→ Work to complete:
Leave out any pictures and transcribe all other data below exactly.

************

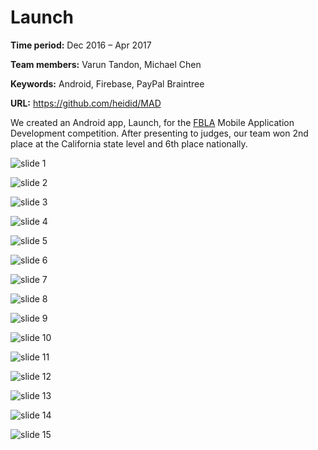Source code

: # Launch

**Time period:** Dec 2016 – Apr 2017

**Team members:** Varun Tandon, Michael Chen

**Keywords:** Android, Firebase, PayPal Braintree

**URL:** https://github.com/heidid/MAD

We created an Android app, Launch, for the [FBLA](https://www.fbla-pbl.org/fbla/competitive-events/) Mobile Application Development competition. After presenting to judges, our team won 2nd place at the California state level and 6th place nationally. 


![slide 1](slides/Slide1.PNG)

![slide 2](slides/Slide2.PNG)

![slide 3](slides/Slide3.PNG)

![slide 4](slides/Slide4.PNG)

![slide 5](slides/Slide5.PNG)

![slide 6](slides/Slide6.PNG)

![slide 7](slides/Slide7.PNG)

![slide 8](slides/Slide8.PNG)

![slide 9](slides/Slide9.PNG)

![slide 10](slides/Slide10.PNG)

![slide 11](slides/Slide11.PNG)

![slide 12](slides/Slide12.PNG)

![slide 13](slides/Slide13.PNG)

![slide 14](slides/Slide14.PNG)

![slide 15](slides/Slide15.PNG)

************

→ Response area:
Source code

: # Launch

**Time period:** Dec 2016 – Apr 2017

**Team members:** Varun Tandon, Michael Chen

**Keywords:** Android, Firebase, PayPal Braintree

**URL:** https://github.com/heidid/MAD

We created an Android app, Launch, for the [FBLA](https://www.fbla-pbl.org/fbla/competitive-events/) Mobile Application Development competition. After presenting to judges, our team won 2nd place at the California state level and 6th place nationally. 


![slide 1](slides/Slide1.PNG)

![slide 2](slides/Slide2.PNG)

![slide 3](slides/Slide3.PNG)

![slide 4](slides/Slide4.PNG)

![slide 5](slides/Slide5.PNG)

![slide 6](slides/Slide6.PNG)

![slide 7](slides/Slide7.PNG)

![slide 8](slides/Slide8.PNG)

![slide 9](slides/Slide9.PNG)

![slide 10](slides/Slide10.PNG)

![slide 11](slides/Slide11.PNG)

![slide 12](slides/Slide12.PNG)

![slide 13](slides/Slide13.PNG)

![slide 14](slides/Slide14.PNG)

![slide 15](slides/Slide15.PNG)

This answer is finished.